§ **Passage shown**:
——————

Sprouts Farmers Market logo
Sprouts Farmers Market's 2017 plans include 32 new stores, entry into two new states and continued private label growth.

Sprouts Farmers Market is experiencing the "most challenging deflationary environment we've faced since 2009," according to CEO Amin Maredia, but the company still finished the fiscal year strong.

Net sales grew 14 percent on a 13-week basis in the fourth quarter to $986 million, while comparable store sales grew 0.7 percent. Diluted earnings per share were 12 cents, a decrease from 18 cents in the fourth quarter of 2015.

For the full year, Sprouts saw net sales of $4 billion, a 15 percent increase from 2015, with comparable store sales growth of 2.7 percent.

Maredia focused his fourth-quarter remarks on progress with strategic initiatives in product innovation, customer experience, infrastructure investments and investments in team members. The retailer’s private label line continues to account for more than 10 percent of sales and now comprises more than 2,100 items. In 2016, Sprouts also expanded the delis in 76 of its stores; 50 more will get expanded delis in 2017. It also continued efforts to digitally engage with customers via email, a mobile app and social media, and is "poised to accelerate personalization in 2017," according to Maredia.

Also on the docket for 2017 is expanding the Sprouts presence in the southeast by entering two new states, Florida and North Carolina, and opening 32 new stores total. For the next several years, Sprouts plans to open 30 stores each year. Maredia said the retailer expects continued high growth of its private label and will continue to work with Amazon Prime Now to bring delivery to new markets.

Chief Financial Officer Brad Lukow presented a "cautious outlook" for 2017, noting that Sprouts expects deflation in many of its fresh categories to continue through at least the first half of the year. Expected sales growth for 2017 is 12 percent to 13 percent, with comp sales growth of flat to 1 percent and EPS growth of 4 percent to 8 percent, he said.

"As it relates to margins, we will continue to make price investments as necessary to drive traffic and to maintain our competitive position," Lukow said.

Sprouts also announced a $250 million buyback of its own shares.

——————

§ **Activities**:
A. List the four areas of strategic initiatives that the Sprouts earnings article says Maredia focused his fourth-quarter remarks on.
B. From the Sprouts earnings article, reproduce the stretch from "Sprouts Farmers Market logo" through "of 2.7 percent." word for word.

——————

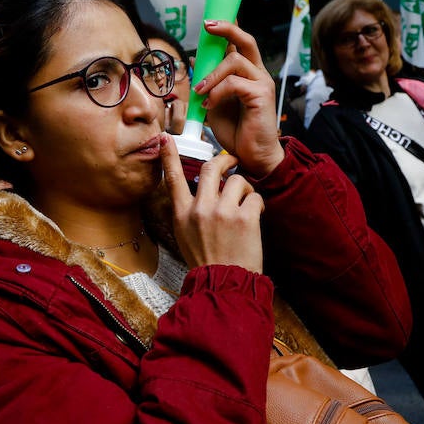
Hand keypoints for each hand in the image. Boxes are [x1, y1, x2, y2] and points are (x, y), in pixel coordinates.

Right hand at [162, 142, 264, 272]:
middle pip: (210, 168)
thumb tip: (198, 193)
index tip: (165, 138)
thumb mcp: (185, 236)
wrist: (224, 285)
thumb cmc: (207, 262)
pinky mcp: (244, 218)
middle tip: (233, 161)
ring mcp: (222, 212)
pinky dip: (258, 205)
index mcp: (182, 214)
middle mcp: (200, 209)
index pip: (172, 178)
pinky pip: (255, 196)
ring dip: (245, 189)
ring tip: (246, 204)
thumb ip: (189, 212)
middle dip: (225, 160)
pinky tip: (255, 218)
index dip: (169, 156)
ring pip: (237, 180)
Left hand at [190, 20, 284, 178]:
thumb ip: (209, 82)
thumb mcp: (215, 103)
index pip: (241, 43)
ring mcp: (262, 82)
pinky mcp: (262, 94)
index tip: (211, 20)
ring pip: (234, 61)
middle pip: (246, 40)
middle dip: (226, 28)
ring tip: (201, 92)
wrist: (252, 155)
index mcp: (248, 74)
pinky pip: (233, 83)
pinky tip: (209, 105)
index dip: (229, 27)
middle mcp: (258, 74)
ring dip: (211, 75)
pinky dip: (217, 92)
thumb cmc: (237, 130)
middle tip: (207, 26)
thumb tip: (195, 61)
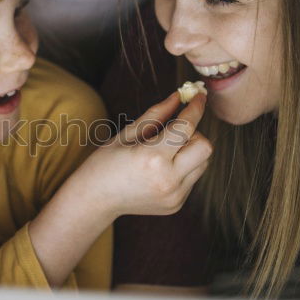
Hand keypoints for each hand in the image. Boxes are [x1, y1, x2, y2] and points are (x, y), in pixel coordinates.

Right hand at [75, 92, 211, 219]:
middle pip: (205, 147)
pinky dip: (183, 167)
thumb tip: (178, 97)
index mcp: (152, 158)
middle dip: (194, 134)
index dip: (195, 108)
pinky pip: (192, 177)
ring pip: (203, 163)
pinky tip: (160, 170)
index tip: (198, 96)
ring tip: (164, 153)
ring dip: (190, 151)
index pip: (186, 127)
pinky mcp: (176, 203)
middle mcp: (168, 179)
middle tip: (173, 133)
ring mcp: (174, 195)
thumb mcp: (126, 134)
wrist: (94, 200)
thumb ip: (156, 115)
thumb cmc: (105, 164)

——————

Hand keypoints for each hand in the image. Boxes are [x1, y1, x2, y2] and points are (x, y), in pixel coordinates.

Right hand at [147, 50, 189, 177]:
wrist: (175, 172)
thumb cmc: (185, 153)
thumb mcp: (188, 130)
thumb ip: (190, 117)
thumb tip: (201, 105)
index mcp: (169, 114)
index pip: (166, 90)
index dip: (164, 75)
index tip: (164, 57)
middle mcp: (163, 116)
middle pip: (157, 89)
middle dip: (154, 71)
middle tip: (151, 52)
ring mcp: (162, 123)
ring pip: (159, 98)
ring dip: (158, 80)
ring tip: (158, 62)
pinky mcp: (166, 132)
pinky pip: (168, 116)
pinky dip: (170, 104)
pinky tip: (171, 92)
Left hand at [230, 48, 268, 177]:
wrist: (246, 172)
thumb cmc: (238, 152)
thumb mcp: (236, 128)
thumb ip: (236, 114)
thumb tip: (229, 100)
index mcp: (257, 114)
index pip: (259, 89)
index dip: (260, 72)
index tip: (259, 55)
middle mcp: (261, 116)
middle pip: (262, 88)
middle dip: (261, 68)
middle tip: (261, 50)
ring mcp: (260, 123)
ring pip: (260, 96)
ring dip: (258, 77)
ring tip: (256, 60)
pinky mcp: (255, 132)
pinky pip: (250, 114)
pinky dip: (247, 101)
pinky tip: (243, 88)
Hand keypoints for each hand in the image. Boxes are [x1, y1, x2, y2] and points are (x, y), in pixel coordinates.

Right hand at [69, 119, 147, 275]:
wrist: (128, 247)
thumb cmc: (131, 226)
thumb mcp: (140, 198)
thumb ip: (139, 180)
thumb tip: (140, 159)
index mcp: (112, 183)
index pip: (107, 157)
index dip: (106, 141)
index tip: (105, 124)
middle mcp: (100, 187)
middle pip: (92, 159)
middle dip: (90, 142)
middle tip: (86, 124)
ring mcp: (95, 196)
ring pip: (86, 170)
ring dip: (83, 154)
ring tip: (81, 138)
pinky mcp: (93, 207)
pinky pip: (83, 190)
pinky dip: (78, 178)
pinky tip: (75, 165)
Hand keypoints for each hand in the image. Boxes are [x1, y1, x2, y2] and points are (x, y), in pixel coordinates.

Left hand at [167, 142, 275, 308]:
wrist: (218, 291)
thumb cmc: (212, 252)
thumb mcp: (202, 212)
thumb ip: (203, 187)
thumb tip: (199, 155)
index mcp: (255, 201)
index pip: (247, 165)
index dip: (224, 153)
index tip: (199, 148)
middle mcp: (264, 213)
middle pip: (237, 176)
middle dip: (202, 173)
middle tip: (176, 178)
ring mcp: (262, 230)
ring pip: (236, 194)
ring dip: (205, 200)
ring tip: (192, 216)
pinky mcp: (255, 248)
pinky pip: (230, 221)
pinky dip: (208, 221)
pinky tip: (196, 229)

——————

§ **Answers to the tasks**:
A. product innovation, customer experience, infrastructure investments, investments in team members

B.
Sprouts Farmers Market logo
Sprouts Farmers Market's 2017 plans include 32 new stores, entry into two new states and continued private label growth.

Sprouts Farmers Market is experiencing the "most challenging deflationary environment we've faced since 2009," according to CEO Amin Maredia, but the company still finished the fiscal year strong.

Net sales grew 14 percent on a 13-week basis in the fourth quarter to $986 million, while comparable store sales grew 0.7 percent. Diluted earnings per share were 12 cents, a decrease from 18 cents in the fourth quarter of 2015.

For the full year, Sprouts saw net sales of $4 billion, a 15 percent increase from 2015, with comparable store sales growth of 2.7 percent.